# 8N won't even crrank



## ladybear (May 13, 2015)

was doing 6v to 12v. Two different wiring diagrams 1 from people who made the kit i used, the other off the net. best i got was a clicking at the starter which had been working. hubby tried and kept clicking the floor button till nothing happens at all. Any help, greatly appreciated.


----------



## jhngardner367 (Apr 5, 2011)

You do know that is a positive ground system ?


----------



## ladybear (May 13, 2015)

when we switched to 12 volt we also switched to negative ground.


----------



## ladybear (May 13, 2015)

the biggest difference I noticed between the two diagrams is that the one with the kit had the wire to the alternator coming directly from the amp meter; the diagram from the net had the wire going to the existing resistor and from there to the alternator. Using an amp gauge showed 12 volts on one side of the meter but only 6 volts on the other side regardless of the position of the key switch.


----------



## jhngardner367 (Apr 5, 2011)

If you have voltage on the alternator field wire,at all times,it will drain the battery.
You should only have voltage to the field,when the key is on.the wire to the battery will have voltage,though.


----------



## Fredneck (May 25, 2012)

my instinct would be to trust the diagram that came with the kit. i converted my 2N to 12v without any problems using the diagram supplied with the kit. of course, there's no guarantee we got the same kit.

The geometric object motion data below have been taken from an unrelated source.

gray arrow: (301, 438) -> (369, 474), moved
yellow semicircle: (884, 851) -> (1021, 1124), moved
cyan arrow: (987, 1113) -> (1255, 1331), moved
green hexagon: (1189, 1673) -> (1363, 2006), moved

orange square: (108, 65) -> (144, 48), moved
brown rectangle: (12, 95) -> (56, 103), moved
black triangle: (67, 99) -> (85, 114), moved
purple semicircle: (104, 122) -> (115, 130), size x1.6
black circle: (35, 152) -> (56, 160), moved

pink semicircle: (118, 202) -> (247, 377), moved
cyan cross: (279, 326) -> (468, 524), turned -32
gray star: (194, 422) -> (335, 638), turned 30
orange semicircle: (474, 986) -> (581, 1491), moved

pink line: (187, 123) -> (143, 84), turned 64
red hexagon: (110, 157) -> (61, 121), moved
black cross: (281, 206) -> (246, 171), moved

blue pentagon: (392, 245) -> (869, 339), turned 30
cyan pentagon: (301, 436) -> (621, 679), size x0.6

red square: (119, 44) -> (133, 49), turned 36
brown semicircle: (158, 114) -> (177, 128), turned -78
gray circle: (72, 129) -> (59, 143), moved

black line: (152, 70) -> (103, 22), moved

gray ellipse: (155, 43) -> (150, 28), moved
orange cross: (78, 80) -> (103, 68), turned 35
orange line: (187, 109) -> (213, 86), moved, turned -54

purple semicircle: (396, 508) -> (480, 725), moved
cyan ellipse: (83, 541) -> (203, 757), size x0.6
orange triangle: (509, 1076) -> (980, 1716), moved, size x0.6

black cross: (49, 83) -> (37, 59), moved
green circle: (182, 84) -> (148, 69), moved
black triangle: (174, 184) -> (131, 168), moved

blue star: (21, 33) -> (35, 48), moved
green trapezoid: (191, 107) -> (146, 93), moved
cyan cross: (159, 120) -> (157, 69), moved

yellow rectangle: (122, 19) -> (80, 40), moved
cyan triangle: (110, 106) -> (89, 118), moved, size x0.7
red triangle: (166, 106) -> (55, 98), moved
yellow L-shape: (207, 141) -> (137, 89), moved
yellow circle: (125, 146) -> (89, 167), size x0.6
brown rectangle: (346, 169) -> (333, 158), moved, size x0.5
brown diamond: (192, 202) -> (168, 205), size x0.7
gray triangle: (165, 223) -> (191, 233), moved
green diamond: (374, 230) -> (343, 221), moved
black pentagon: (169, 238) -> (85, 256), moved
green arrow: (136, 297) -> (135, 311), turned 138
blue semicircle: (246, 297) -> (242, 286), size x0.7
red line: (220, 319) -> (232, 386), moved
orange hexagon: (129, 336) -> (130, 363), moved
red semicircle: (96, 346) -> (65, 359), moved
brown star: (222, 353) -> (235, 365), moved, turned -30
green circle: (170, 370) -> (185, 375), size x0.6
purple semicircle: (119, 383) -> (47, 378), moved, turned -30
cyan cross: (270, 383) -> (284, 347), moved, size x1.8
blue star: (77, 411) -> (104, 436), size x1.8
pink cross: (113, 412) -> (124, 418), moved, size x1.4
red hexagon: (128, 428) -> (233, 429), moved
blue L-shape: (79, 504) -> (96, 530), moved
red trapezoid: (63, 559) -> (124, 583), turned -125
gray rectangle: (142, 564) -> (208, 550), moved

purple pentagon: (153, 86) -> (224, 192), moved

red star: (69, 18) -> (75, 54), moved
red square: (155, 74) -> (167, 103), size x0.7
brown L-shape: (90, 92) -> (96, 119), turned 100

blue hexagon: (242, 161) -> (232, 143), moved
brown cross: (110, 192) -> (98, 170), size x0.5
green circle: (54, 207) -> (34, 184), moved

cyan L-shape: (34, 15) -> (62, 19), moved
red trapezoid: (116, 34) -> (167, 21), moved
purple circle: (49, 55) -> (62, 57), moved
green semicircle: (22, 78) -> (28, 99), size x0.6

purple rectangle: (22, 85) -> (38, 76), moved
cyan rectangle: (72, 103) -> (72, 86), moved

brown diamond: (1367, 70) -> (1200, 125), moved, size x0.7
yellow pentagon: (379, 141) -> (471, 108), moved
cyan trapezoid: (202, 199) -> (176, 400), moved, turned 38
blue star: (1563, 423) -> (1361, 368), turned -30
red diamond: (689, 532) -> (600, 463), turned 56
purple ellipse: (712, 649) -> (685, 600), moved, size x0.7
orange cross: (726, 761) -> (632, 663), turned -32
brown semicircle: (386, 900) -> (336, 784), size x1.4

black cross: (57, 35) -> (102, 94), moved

since it's clicking but not turning over, the first thing i'd check for is a bad connection somewhere in the primary wiring - either battery to starter, or battery to ground. u could be completing the circuit properly, but just not passing enough current thru to the starter.

are u sure the battery is fully charged? the fact that it stopped even clicking after a while could be the result of a weak battery to begin with that still had enough current to do _something_ (like make it click), but soon was drained completely.


----------



## pogobill (Jan 31, 2012)

Sure sounds like a ground.


----------